Il est opposé à une des mes révélations venue d’outre-Rhin : Spätburgunder trocken Britzinger Rosenberg « St Jacobus » 2004, Weingenossenschaft Müllheim-Britzingen, Marktgräflerland Découvert il y a environ deux ans lors d’un repas au Restaurant Die Mühle à Binzen (Baden-Württemberg), il est toujours au top. Il offre cependant une orientation plus internationale, plus exotique à un Pinot Noir français, si bien que de nombreuses personnes se dirigent à juste titre vers l’Afrique du Sud qui offre des styles similaires de Pinot Noir. De prime abord plus subtil au nez que le vin précédent, il se distingue en bouche par un côté plus épicé (poivre, camphre, curry) avec une note évidente de barrique (notes toastées), qui lui offre a posteriori plus de caractère. Il reste cependant dans l’esprit du Pinot Noir (arômes de cerise, de petits fruits rouges et de fleurs séchées) avec une finale ferme mais longue et profonde. Une recommandation toute particulière à moins de 15 €.

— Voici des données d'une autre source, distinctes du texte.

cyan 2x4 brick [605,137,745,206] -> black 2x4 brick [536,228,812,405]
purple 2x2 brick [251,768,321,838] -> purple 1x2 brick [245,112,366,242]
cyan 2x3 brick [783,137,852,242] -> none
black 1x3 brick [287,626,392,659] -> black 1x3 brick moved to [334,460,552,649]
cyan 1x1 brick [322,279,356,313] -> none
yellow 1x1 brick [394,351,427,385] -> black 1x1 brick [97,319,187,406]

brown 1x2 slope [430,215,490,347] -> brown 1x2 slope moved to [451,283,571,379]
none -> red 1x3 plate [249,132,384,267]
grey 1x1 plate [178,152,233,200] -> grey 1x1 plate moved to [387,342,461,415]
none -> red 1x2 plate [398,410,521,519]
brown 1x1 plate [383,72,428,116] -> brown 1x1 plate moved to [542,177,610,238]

Le vin suivant est servi seul, car dès l’ouverture, j’ai remarqué que son style se démarquait carrément de tous les autres ! Carafé trois heures à l’avance, le Pinot Noir Cuvée Frédéric 2005 du Domaine Becht à Dorlisheim est un Pinot Noir vraiment différent. Certainement car il ne se rapproche d’aucun autre style, ni étranger ni bourgignon. Ce vin rouge élevé en barrique est d’une couleur grenat soutenue presque impressionnante pour un Pinot Noir. Il offre une structure généreuse, des tannins intenses et des arômes complexes de cassis. La barrique est intégrée à l’ensemble et libère des notes légères de café et de charbon. Chaleureux, si proche d’une Syrah, il offre assurément quelque chose de jamais vu. Concentré, généreux, long en bouche, presque sanguin. Si alsacien finalement ! A carafer maintenant ou à garder jusqu’en 2010. Bravo !

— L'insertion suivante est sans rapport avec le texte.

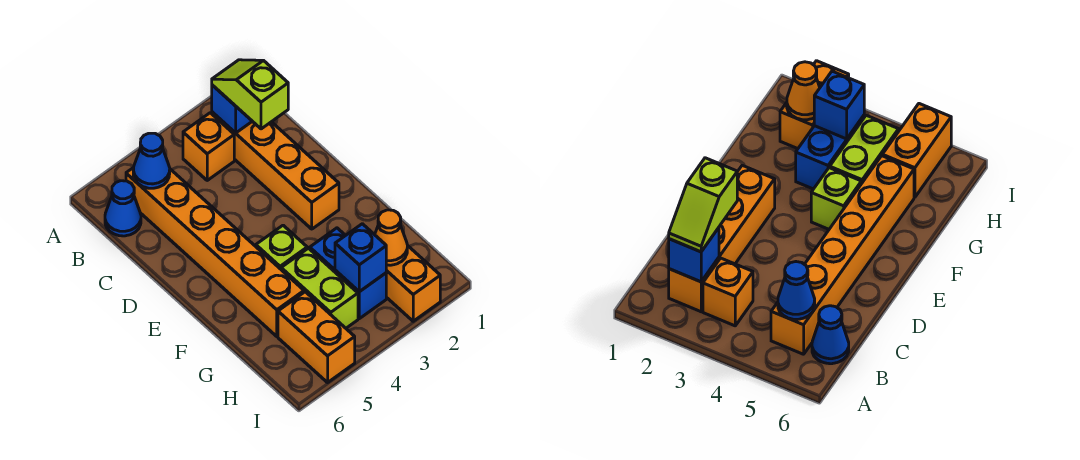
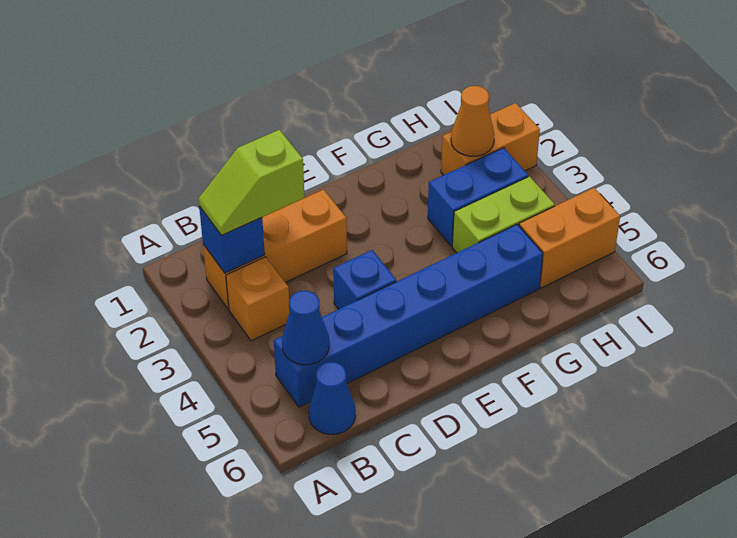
orange 1x4 brick [212,112,339,229] -> orange 1x3 brick [203,190,347,309]
orange 1x6 brick [126,167,304,336] -> blue 1x6 brick [274,224,543,407]
lime 1x1 brick [256,225,307,269] -> none
blue 1x1 brick [335,224,386,292] -> blue 1x1 brick moved to [333,250,396,309]

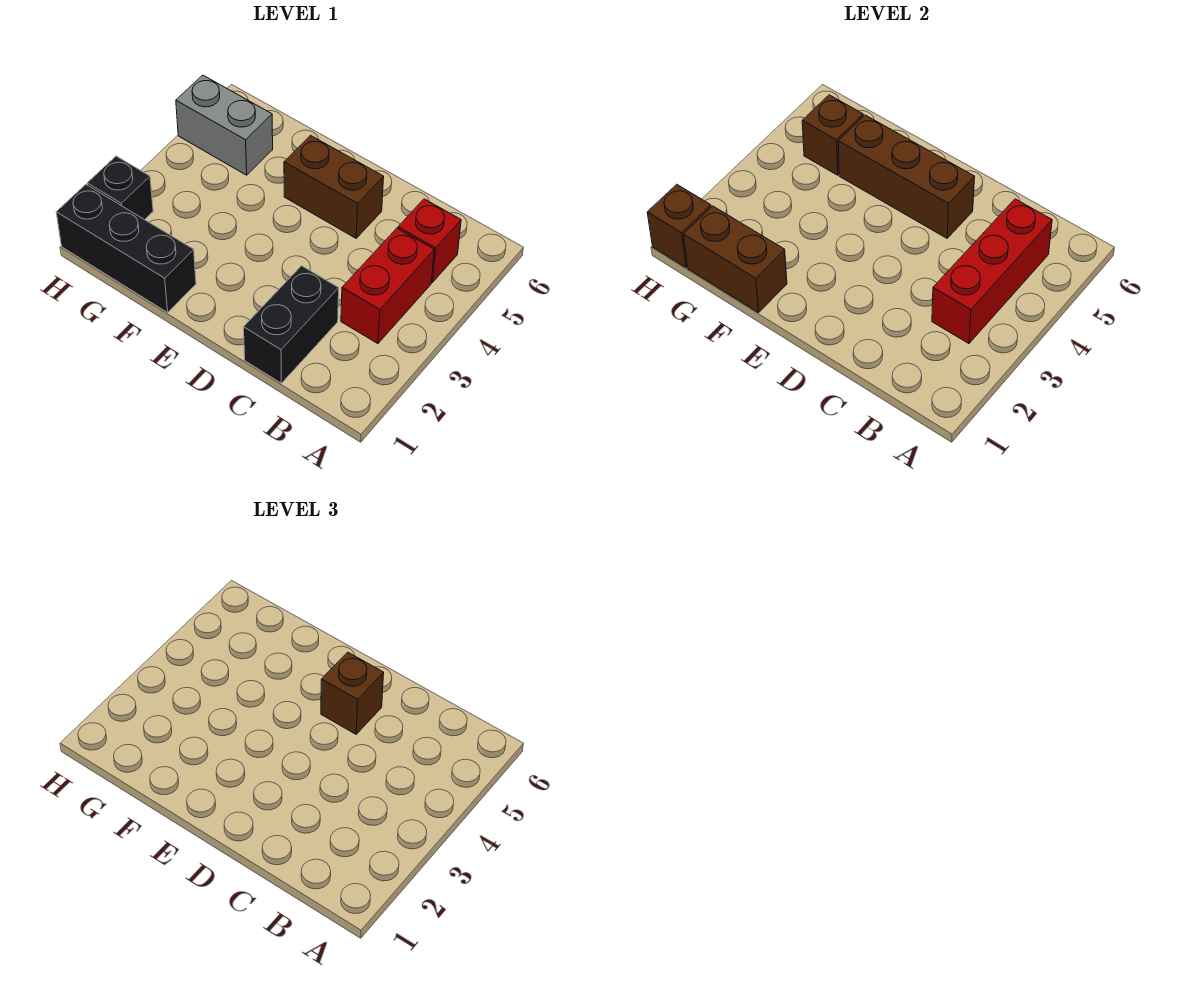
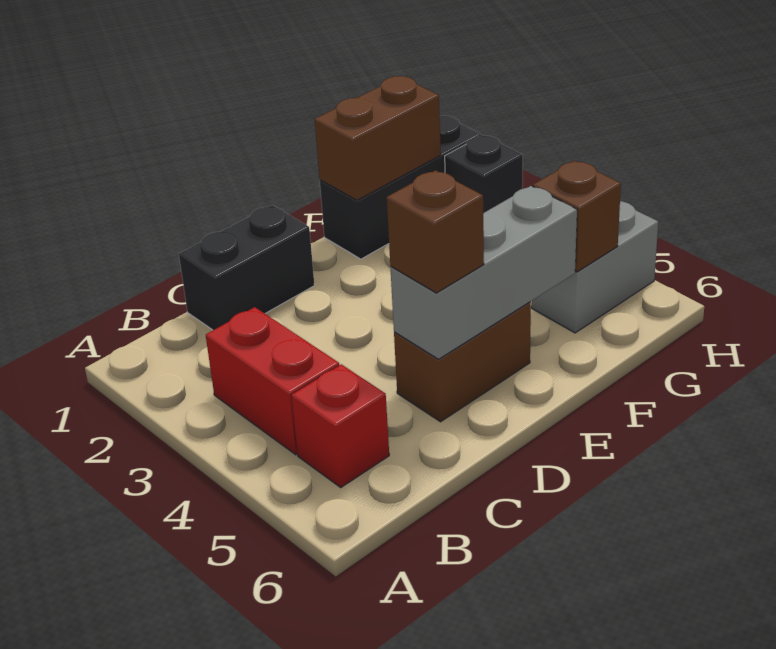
red 1x3 brick [932,199,1052,344] -> none
black 1x2 brick [244,266,339,383] -> black 1x2 brick turned to [179,205,315,330]
brown 1x3 brick [838,115,975,238] -> grey 1x3 brick [390,186,577,359]
brown 1x1 brick [647,184,711,267] -> none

Servis avec trois fromages de notre ami Antony (un Coulommiers, un Pont-l’Evêque et un Saint-Nectaire) les deux stars de la soirée ont connu des sorts différents. Le Pinot Noir « Grand H » 2002 du Domaine Albert Mann est un vin de terroir par excellence, issu du Grand Cru Hengst. Puisque la législation interdit de faire porter la mention Grand Cru aux Pinots Noirs, les frères Barthelmé ont eu l’astuce d’apposer la lettre « H » à ce vin, tout comme ils le font pour le « Grand P » dont les vignes se trouvent sur le Grand Cru Pfersigberg. A la dégustation de ce « Grand H » on ressent que cette démarche a du sens. Car le Pinot Noir se pare de ses plus beaux atouts pour nous offrir un ensemble élégant et subtil. Carafé trois heures auparavant et servi dans des grands verres Riedel Burgundy, il est de couleur rubis avec une légère évolution. Les petits fruits rouges laissent leur place à un ensemble plus tertiaire de sous-bois et de musc avec une pointe épicée. Tout se retrouve au palais après une attaque légère. L’acidité porte un ensemble fragile mais élégant et complexe. Plusieurs dégustateurs pensent à un Bourgogne, personnellement je m’oriente volontiers sur un Morey-Saint-Denis, quoique le vin n’en a pas la structure. Il n’en reste pas moins un belle preuve qu’un grand terroir alsacien peut produire un grand Pinot Noir.
Car le Pinot Noir Burlenberg 2001 produit par Jean-Michel Deiss nous a énormément déçu. Difficile de décrire ce vin, car il semblait bien que celui-ci ait un défaut. Pourtant à l’ouverture, le tout semblait bien prometteur. Avant cette dégustation, j’étais resté sur ma faim avec le Burlenberg 2002 dégusté l’automne dernier (voir par ailleurs). Il faut croire que ce vin ne me réussit pas : les notes tertiaires de fumée, de fumier, de terre et de sous-bois n’arrivaient pas à cacher cette pointe acide désagréable. Tout comme en bouche où le fruit avait laissé sa place aux pruneaux, à la rouille et aux arômes tertaires du nez. Mais c’est avant tout cette acidité volatile qui interpelle, si bien que le tout agresse l’estomac… Une énorme déception même sur les 4 jours suivants, pendant lesquels j’ai tenté de redonner une chance à ce célèbre vin d’Alsace. A 31 € la solution vinaigrée, je suis perplexe mais au vu du talent de Jean-Michel, j’ose espérer que c’est initialment la bouteille qui est défectueuse, et non son contenu.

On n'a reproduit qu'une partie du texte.